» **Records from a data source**
*** Block opens ***
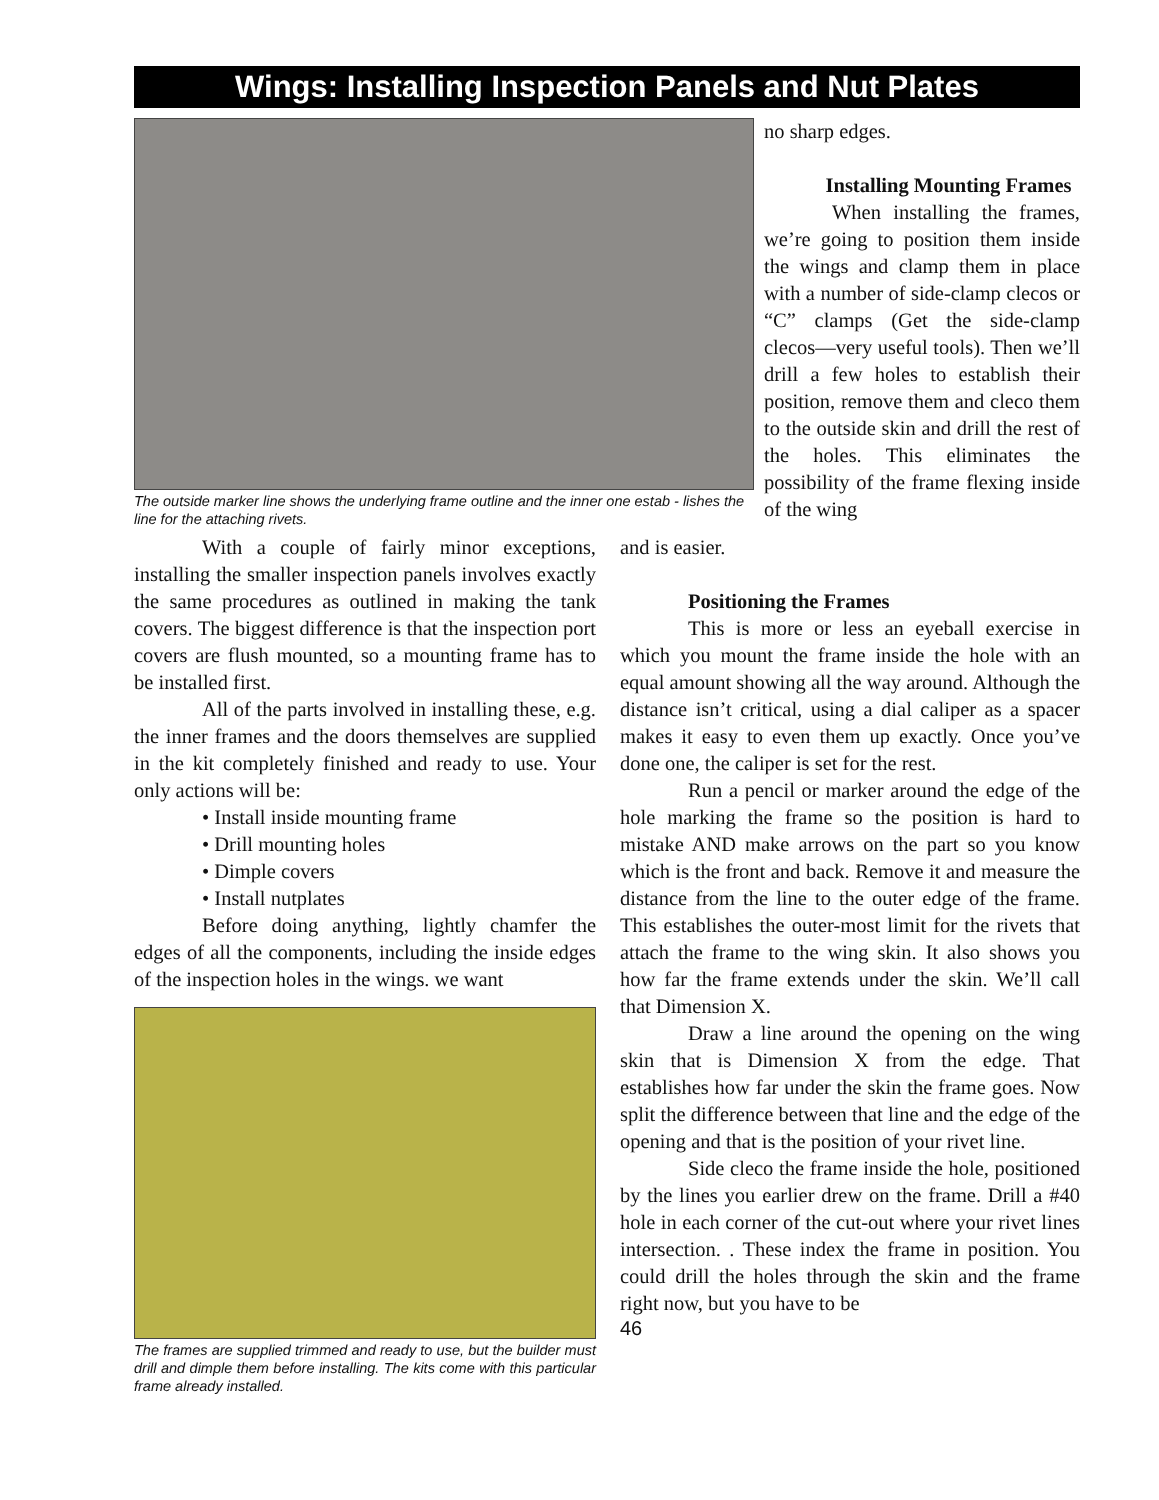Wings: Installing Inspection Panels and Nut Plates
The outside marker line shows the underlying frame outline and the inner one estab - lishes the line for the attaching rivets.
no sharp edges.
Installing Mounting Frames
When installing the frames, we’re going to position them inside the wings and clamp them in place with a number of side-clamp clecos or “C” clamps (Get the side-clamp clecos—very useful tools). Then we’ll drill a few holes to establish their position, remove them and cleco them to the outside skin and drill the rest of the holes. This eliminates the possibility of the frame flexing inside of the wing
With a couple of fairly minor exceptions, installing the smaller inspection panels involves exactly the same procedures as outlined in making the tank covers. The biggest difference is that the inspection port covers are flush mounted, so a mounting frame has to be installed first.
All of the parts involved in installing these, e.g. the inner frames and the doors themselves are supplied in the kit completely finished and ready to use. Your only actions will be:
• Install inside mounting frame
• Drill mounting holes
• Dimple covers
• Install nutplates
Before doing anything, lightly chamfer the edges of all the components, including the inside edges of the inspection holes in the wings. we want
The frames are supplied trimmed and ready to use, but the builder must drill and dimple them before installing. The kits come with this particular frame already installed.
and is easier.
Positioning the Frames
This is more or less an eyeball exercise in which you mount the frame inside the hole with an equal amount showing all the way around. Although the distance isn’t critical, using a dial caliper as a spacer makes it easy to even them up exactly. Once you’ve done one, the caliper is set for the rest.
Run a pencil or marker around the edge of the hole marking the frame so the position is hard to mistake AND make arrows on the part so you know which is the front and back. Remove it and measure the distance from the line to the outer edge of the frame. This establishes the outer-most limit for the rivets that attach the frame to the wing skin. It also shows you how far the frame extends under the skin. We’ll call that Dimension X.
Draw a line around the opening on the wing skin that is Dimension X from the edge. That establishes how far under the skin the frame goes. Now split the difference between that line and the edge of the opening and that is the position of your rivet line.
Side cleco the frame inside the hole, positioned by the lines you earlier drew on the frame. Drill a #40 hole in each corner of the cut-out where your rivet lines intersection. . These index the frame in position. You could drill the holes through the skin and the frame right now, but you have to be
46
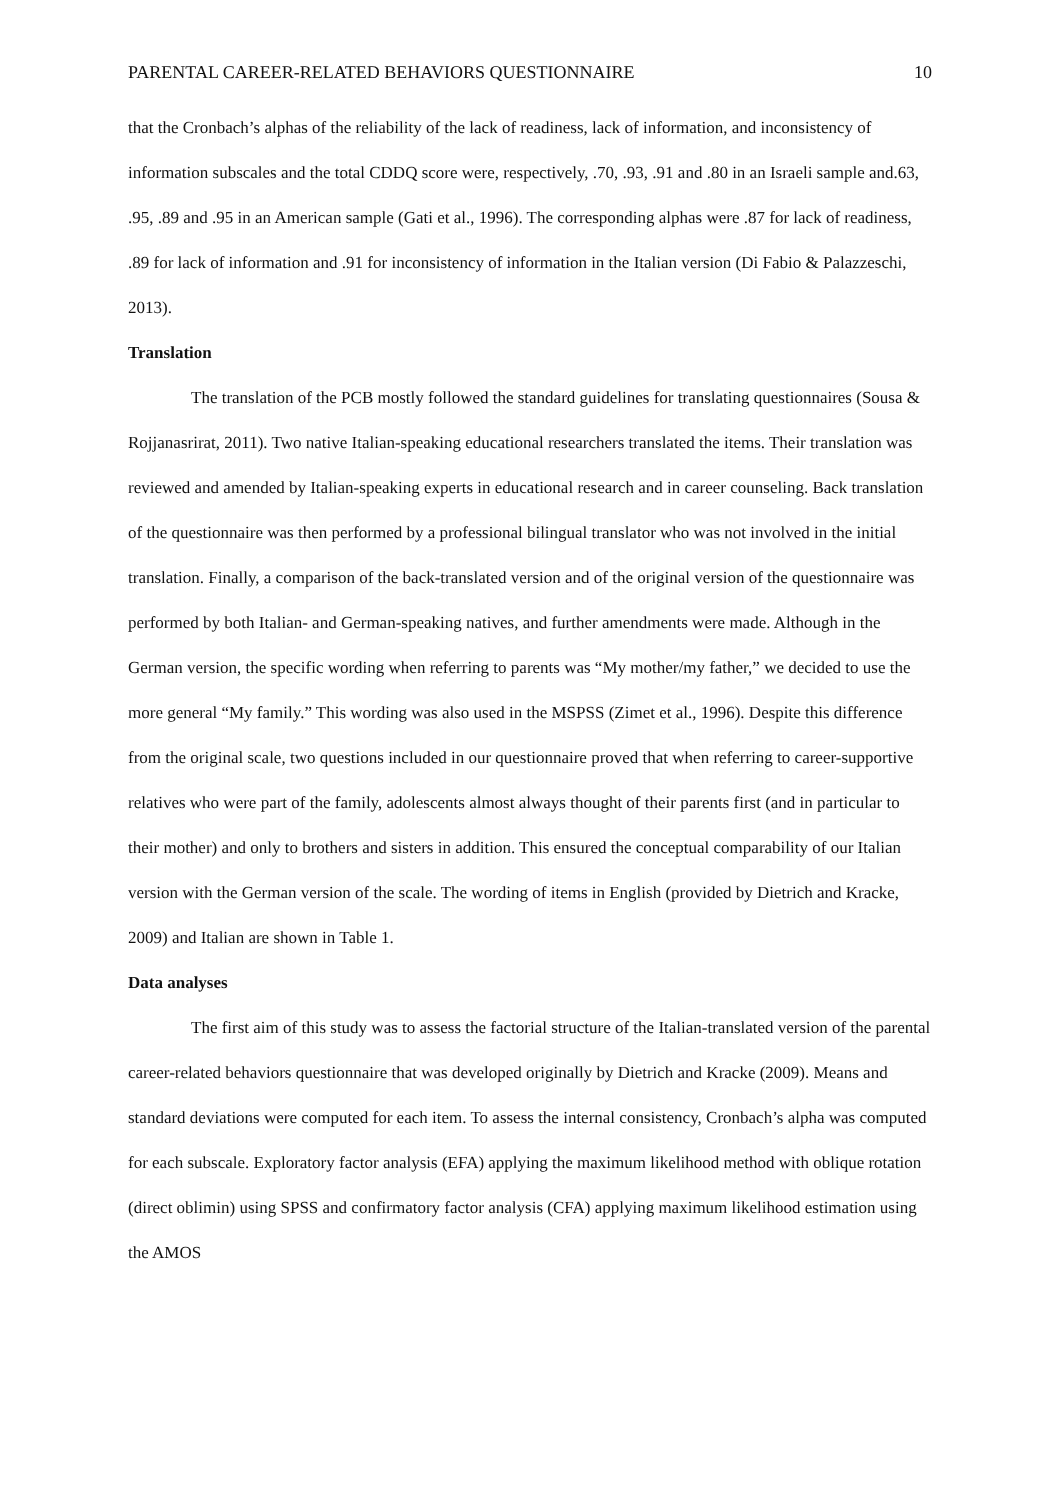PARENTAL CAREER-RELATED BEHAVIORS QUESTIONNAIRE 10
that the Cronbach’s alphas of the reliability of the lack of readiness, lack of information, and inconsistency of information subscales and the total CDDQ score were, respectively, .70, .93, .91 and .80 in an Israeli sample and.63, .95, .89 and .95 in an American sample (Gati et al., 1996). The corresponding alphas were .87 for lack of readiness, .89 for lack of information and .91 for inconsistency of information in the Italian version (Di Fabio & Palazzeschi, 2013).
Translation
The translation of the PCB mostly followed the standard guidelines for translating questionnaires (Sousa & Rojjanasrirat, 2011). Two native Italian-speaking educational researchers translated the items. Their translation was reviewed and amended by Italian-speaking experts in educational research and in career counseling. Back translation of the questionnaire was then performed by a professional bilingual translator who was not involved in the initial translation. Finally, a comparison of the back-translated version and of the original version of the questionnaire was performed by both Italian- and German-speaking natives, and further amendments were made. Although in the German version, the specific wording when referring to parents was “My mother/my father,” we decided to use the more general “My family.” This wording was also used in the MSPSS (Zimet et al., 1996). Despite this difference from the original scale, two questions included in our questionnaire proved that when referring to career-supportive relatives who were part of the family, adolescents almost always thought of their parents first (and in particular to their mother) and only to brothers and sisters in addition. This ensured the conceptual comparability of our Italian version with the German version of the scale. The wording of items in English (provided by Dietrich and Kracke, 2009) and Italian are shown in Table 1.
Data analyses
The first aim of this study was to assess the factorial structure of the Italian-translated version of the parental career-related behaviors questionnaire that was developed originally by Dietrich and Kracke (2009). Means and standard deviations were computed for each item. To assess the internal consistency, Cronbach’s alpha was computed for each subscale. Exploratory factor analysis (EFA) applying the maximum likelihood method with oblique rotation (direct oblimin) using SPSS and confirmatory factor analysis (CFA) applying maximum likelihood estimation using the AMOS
*** Block closes ***
» **EXERCISE DESCRIPTION**
In the data above, which lines lie between the line with "The frames are" and the line with "Positioning the Frames", inclusive? Print those lines exactly and nothing else.

» **THE ANSWER**
The frames are supplied trimmed and ready to use, but the builder must drill and dimple them before installing. The kits come with this particular frame already installed.
and is easier.
Positioning the Frames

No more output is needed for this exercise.